A few popular sites in the US still require Flash, Hulu is one of them.

If Mozilla drops in-browser PDF support, I think it would make them the only major browser with no support?


CBS.com requires flash and has lots of great content such as "The Late Show with Stephen Colbert". Also one of my banks requires Flash for online check deposit. If Firefox dropped flash, I'd drop Firefox.


HBO Go video requires Flash, too.


I suggest you drop that bank.


When NSAPI plugins were around, I could use kpartsplugin to make PDFs render with KDE's PDF reader in the browser window. This was the perfect solution, and I'm still more than a little bit pissed that it's no longer available.


>why not just drop Flash

The reason Flash is still around is because of ads. Most (video) ads are served through Flash still and publishers still don't know how to switch, or don't want to.

Source: I work for a video player company


Thats only a reason to drop it earlier. I don't think users care if ads are not working.
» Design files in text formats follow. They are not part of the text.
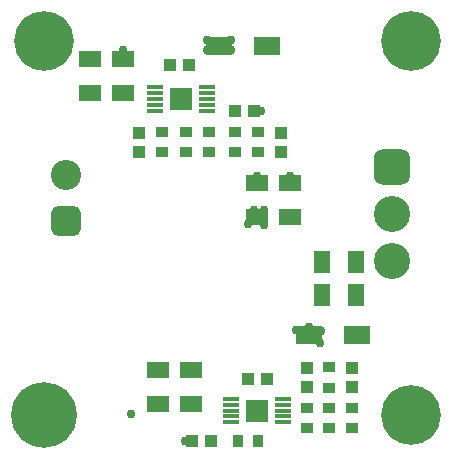
<source format=gts>
G04*
G04 #@! TF.GenerationSoftware,Altium Limited,Altium Designer,21.8.1 (53)*
G04*
G04 Layer_Color=8388736*
%FSAX44Y44*%
%MOMM*%
G71*
G04*
G04 #@! TF.SameCoordinates,6BB75745-684E-4E6C-8D6C-D78F644A18B4*
G04*
G04*
G04 #@! TF.FilePolarity,Negative*
G04*
G01*
G75*
%ADD11R,2.2500X1.6000*%
%ADD12R,1.8500X1.3500*%
%ADD13R,1.3500X1.8500*%
%ADD14R,1.8800X1.9400*%
%ADD15R,1.4500X0.3500*%
%ADD16R,1.0500X1.0500*%
%ADD17R,1.0500X0.9500*%
%ADD18R,0.9500X1.0500*%
%ADD19R,1.0500X1.0500*%
%ADD20C,5.0500*%
%ADD21C,5.5500*%
%ADD22C,3.0500*%
G04:AMPARAMS|DCode=23|XSize=3.05mm|YSize=3.05mm|CornerRadius=0.775mm|HoleSize=0mm|Usage=FLASHONLY|Rotation=270.000|XOffset=0mm|YOffset=0mm|HoleType=Round|Shape=RoundedRectangle|*
%AMROUNDEDRECTD23*
21,1,3.0500,1.5000,0,0,270.0*
21,1,1.5000,3.0500,0,0,270.0*
1,1,1.5500,-0.7500,-0.7500*
1,1,1.5500,-0.7500,0.7500*
1,1,1.5500,0.7500,0.7500*
1,1,1.5500,0.7500,-0.7500*
%
%ADD23ROUNDEDRECTD23*%
%ADD24C,2.5500*%
G04:AMPARAMS|DCode=25|XSize=2.55mm|YSize=2.55mm|CornerRadius=0.65mm|HoleSize=0mm|Usage=FLASHONLY|Rotation=90.000|XOffset=0mm|YOffset=0mm|HoleType=Round|Shape=RoundedRectangle|*
%AMROUNDEDRECTD25*
21,1,2.5500,1.2500,0,0,90.0*
21,1,1.2500,2.5500,0,0,90.0*
1,1,1.3000,0.6250,0.6250*
1,1,1.3000,0.6250,-0.6250*
1,1,1.3000,-0.6250,-0.6250*
1,1,1.3000,-0.6250,0.6250*
%
%ADD25ROUNDEDRECTD25*%
%ADD26C,0.7500*%
D11*
X01178250Y00698000D02*
D03*
X01219250D02*
D03*
X01254500Y00453000D02*
D03*
X01295500D02*
D03*
D12*
X01097000Y00686500D02*
D03*
Y00657500D02*
D03*
X01239000Y00552500D02*
D03*
Y00581500D02*
D03*
X01155000Y00394500D02*
D03*
Y00423500D02*
D03*
X01069000Y00657500D02*
D03*
Y00686500D02*
D03*
X01211000Y00581500D02*
D03*
Y00552500D02*
D03*
X01127000Y00423500D02*
D03*
Y00394500D02*
D03*
D13*
X01294500Y00515000D02*
D03*
X01265500D02*
D03*
X01294500Y00487000D02*
D03*
X01265500D02*
D03*
D14*
X01146000Y00653000D02*
D03*
X01211000Y00389000D02*
D03*
D15*
X01168000Y00663000D02*
D03*
Y00658000D02*
D03*
Y00653000D02*
D03*
Y00648000D02*
D03*
Y00643000D02*
D03*
X01124000D02*
D03*
Y00648000D02*
D03*
Y00653000D02*
D03*
Y00658000D02*
D03*
Y00663000D02*
D03*
X01189000Y00399000D02*
D03*
Y00394000D02*
D03*
Y00389000D02*
D03*
Y00384000D02*
D03*
Y00379000D02*
D03*
X01233000D02*
D03*
Y00384000D02*
D03*
Y00389000D02*
D03*
Y00394000D02*
D03*
Y00399000D02*
D03*
D16*
X01253000Y00425000D02*
D03*
Y00409000D02*
D03*
X01291000Y00425000D02*
D03*
Y00409000D02*
D03*
X01231000Y00608000D02*
D03*
Y00624000D02*
D03*
X01111000Y00624000D02*
D03*
Y00608000D02*
D03*
D17*
X01291000Y00374000D02*
D03*
Y00391000D02*
D03*
X01272000D02*
D03*
Y00374000D02*
D03*
Y00408500D02*
D03*
Y00425500D02*
D03*
X01253000Y00391000D02*
D03*
Y00374000D02*
D03*
X01151000Y00607500D02*
D03*
Y00624500D02*
D03*
X01192000Y00607500D02*
D03*
Y00624500D02*
D03*
X01212000Y00624500D02*
D03*
Y00607500D02*
D03*
X01130000Y00607500D02*
D03*
Y00624500D02*
D03*
X01170000Y00624500D02*
D03*
Y00607500D02*
D03*
D18*
X01194500Y00363000D02*
D03*
X01211500D02*
D03*
D19*
X01172000D02*
D03*
X01156000D02*
D03*
X01219000Y00416000D02*
D03*
X01203000D02*
D03*
X01192000Y00643000D02*
D03*
X01208000D02*
D03*
X01137000Y00682000D02*
D03*
X01153000D02*
D03*
D20*
X01341000Y00385000D02*
D03*
X01030000Y00702000D02*
D03*
X01341000D02*
D03*
D21*
X01030000Y00385000D02*
D03*
D22*
X01325000Y00516000D02*
D03*
Y00555600D02*
D03*
D23*
Y00595200D02*
D03*
D24*
X01049000Y00588800D02*
D03*
D25*
Y00549200D02*
D03*
D26*
X01208000Y00559000D02*
D03*
X01203000Y00547000D02*
D03*
X01168000Y00703000D02*
D03*
Y00694000D02*
D03*
X01189000Y00703000D02*
D03*
Y00694000D02*
D03*
X01217000Y00546000D02*
D03*
Y00559000D02*
D03*
X01104000Y00386000D02*
D03*
X01255000Y00460000D02*
D03*
X01265000Y00456000D02*
D03*
X01264000Y00446000D02*
D03*
X01244000Y00457000D02*
D03*
X01211000Y00588000D02*
D03*
X01214000Y00643000D02*
D03*
X01097000Y00694000D02*
D03*
X01239000Y00588000D02*
D03*
X01150000Y00363000D02*
D03*
X01216000Y00394000D02*
D03*
X01206000D02*
D03*
X01216000Y00384000D02*
D03*
X01206000D02*
D03*
X01151000Y00648000D02*
D03*
X01141000D02*
D03*
Y00658000D02*
D03*
X01151000D02*
D03*
M02*

</source>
Agreed. Advertisers are stupid these days. They don't realise that when they crap in their own backyard, nobody goes near them. If they want to misuse Flash (which they do, all the time) then we all stop using Flash. Most of us install ad blockers.


Folks might want to downvote me, but Flash ads are a big reason why people install adblockers. It's now shifting to JavaScript injections from ad networks, so it's only a matter of time before adblockers start analysing JavaScript to prevent them from misusing this mechanism also.